Dados como localização, identidade da voz, nome, endereço, número do CPF, preferências sobre os mais variados temas, luminosidade, temperatura, umidade, pressão atmosférica, velocidade de deslocamento e sua direção, e-mails, mensagens, fotos, filmagens e et,  já são rotineiramente coletados, quase sempre sem o real consentimento dos usuários. Mas com o crescente uso dos assistentes, o professor Castro Júnior defende que  “é preciso dar mais atenção para a proteção da privacidade e, principalmente, da intimidade das pessoas, evitando a superexposição e compreendendo bem quais informações estão sendo coletadas e transmitidas”.

Outro cuidado deve ser com os termos de uso que permitem a coleta dessas informações, “quase sempre em linguagem incompreensível para quem não é especialista no tema”, ressaltou Cardoso. Para minorar tais danos, “o Estado precisa atuar com seu papel de organizador do uso desses dispositivos, sem cercear a liberdade, o empreendedorismo, a inovação e a livre iniciativa, sugeriu o docente de Direito.

Além disso, “as empresas devem cuidar para proporcionar serviços e produtos crescentemente seguros e os cidadãos devem adotar meios para proteger sua privacidade, intimidade, liberdades, inclusive contra o próprio Estado e contra os grandes conglomerados que são os que têm maior potencial de causar danos aos cidadãos”, complementou Castro Júnior.
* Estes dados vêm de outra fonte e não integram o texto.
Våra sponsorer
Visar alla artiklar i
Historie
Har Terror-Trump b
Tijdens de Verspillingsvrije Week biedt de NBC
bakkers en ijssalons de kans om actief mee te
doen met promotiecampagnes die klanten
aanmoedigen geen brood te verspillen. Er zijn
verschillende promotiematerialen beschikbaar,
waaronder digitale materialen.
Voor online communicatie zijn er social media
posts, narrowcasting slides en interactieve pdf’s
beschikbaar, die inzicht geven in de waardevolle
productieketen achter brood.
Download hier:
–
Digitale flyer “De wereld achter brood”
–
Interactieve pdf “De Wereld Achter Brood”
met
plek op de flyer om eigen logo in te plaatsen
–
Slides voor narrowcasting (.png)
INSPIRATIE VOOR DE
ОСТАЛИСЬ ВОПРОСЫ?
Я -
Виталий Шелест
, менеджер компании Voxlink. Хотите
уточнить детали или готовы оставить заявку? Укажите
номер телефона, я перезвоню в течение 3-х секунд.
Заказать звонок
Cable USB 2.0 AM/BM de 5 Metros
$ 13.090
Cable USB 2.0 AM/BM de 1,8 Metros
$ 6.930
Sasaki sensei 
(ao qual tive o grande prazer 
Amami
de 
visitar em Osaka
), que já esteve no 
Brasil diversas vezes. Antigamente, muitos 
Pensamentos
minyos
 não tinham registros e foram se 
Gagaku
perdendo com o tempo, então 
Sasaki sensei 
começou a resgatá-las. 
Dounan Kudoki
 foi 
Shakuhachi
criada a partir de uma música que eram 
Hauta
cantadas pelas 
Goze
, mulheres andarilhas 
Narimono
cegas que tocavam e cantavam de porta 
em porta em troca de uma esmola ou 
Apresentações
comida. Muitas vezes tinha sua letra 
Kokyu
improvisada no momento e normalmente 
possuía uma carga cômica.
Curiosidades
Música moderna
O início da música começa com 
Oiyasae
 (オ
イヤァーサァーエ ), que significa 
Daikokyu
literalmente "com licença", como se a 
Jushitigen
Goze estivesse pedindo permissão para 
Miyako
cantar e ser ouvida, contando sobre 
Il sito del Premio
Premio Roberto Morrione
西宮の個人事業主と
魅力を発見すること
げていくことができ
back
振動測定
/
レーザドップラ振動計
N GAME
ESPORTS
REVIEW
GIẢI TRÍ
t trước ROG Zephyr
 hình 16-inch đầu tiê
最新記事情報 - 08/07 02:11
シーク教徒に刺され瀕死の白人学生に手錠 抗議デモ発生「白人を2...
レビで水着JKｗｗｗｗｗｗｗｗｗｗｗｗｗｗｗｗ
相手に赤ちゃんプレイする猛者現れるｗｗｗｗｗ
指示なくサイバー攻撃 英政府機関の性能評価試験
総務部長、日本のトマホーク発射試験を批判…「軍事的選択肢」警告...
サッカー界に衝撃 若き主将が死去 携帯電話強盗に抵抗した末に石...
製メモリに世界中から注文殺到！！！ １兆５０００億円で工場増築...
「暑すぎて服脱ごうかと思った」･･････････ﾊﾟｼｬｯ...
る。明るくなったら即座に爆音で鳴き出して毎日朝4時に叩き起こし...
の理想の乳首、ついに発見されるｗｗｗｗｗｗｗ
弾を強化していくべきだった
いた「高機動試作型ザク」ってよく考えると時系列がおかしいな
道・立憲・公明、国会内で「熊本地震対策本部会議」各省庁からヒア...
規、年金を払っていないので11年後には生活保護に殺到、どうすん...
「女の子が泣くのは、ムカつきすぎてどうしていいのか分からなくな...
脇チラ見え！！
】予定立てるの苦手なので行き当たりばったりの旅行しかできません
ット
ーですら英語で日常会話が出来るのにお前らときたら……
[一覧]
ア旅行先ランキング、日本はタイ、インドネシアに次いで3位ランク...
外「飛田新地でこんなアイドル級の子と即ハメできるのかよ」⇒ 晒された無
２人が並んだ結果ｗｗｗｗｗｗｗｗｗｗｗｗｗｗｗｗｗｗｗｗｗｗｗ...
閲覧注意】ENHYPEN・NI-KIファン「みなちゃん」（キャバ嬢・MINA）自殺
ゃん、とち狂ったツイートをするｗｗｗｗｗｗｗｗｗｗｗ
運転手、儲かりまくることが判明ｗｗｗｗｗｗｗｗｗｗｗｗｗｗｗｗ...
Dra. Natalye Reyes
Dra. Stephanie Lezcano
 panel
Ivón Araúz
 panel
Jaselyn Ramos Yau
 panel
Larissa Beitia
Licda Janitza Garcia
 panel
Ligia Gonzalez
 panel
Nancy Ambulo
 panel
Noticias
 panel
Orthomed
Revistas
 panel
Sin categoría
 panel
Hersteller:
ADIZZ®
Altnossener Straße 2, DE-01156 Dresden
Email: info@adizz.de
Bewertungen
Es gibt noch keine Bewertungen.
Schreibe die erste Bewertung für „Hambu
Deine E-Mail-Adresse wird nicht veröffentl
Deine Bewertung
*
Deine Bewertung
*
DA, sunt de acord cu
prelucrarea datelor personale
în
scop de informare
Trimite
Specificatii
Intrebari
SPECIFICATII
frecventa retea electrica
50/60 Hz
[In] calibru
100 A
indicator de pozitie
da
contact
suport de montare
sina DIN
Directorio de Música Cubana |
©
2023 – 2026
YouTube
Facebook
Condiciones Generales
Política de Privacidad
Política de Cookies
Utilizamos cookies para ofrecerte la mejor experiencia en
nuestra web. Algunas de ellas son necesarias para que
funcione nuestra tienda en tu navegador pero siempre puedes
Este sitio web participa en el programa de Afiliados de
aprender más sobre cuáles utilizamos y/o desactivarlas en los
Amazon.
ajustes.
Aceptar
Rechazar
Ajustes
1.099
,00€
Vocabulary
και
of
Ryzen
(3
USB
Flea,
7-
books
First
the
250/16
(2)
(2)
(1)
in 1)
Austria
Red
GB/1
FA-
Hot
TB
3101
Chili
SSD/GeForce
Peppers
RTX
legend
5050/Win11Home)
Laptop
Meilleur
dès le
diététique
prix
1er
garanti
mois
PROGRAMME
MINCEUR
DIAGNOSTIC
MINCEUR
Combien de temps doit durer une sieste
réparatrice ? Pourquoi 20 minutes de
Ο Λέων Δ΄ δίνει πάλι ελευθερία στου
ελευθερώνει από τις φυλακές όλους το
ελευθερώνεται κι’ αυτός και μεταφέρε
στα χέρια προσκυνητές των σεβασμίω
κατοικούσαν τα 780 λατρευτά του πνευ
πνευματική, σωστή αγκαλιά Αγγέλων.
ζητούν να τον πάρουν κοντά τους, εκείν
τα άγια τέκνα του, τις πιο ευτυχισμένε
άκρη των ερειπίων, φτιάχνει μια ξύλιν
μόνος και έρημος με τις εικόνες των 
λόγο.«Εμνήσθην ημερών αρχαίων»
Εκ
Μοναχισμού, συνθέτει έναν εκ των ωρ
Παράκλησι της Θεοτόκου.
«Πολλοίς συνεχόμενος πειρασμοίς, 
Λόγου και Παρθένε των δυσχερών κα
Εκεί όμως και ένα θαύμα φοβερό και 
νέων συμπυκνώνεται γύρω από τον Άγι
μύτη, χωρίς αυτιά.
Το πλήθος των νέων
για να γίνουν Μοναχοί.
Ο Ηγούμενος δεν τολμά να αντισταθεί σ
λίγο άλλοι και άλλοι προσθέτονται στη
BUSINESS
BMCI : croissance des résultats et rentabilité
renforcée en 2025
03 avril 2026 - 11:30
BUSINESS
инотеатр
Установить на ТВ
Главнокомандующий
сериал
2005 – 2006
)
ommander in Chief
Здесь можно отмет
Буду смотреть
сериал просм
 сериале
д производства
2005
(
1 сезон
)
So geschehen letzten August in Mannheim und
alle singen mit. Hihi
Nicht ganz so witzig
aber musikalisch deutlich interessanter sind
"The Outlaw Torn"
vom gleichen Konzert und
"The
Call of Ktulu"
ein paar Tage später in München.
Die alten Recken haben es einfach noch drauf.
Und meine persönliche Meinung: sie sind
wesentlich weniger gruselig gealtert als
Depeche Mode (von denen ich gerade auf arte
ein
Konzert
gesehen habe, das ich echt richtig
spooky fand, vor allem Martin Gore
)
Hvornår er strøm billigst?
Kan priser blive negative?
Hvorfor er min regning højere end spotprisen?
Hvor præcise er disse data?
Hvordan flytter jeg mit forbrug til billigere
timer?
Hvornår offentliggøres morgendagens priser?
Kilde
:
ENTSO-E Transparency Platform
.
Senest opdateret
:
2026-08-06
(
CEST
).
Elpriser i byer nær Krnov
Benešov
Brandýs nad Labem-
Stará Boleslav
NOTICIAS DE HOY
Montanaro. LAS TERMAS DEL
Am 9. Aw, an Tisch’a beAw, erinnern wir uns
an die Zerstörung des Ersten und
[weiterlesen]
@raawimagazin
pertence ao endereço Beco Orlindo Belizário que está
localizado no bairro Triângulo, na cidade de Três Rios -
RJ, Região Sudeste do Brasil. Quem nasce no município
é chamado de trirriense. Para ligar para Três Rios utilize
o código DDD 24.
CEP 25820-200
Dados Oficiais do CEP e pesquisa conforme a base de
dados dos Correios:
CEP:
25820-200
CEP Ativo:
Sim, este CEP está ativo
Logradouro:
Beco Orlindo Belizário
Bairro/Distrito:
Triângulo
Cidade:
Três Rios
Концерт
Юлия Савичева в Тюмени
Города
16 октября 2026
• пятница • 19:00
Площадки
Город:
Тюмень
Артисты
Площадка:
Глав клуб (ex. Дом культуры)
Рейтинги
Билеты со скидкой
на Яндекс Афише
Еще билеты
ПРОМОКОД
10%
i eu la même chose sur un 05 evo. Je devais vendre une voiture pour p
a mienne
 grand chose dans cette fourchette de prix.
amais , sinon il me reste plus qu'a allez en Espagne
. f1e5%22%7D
O sigilo de informações também fica ameaçado, já que os assistentes ouvem, processam e gravam as conversas. “Existe também o recurso da pós-escuta humana para uma maior compreensão do contexto em que foi dito. No caso dos escritórios de advocacia, o procedimento ético será informar claramente para o interlocutor/cliente que alguém está ouvindo o que está sendo dito e analisar possíveis ameaças com muito cuidado”, afirmou. Nas diversas áreas das profissões regulamentadas – do entretenimento ao estudo; da segurança ao conforto domiciliar e empresarial – e não apenas as pessoas, mas também as empresas vão usar crescentemente a voz para se comunicar com as máquinas, acredita Castro Júnior.

Grupo de pesquisa DITUFBA

O Grupo de Estudos em Inovação, Tecnologia e Direito da Faculdade de Direito da Universidade Federal da Bahia (DITUFBA) funciona há cerca de dois anos, na FDUFBA e reúne pesquisadores de várias áreas do conhecimento, além de professores de universidades estrangeiras como o Massachussetts Institute of Tecnology (MIT-EUA).

O professor Marco Aurélio, coordenador do grupo, afirma que “estamos fazendo pesquisa contemporânea aos fatos e não estudando o que já passou e ser contemporâneo de nós mesmos é um grande desafio”. No caso dos assistentes digitais, “estamos estudando e pesquisando concomitantemente com a chegada oficial deles no Brasil”, afirmou.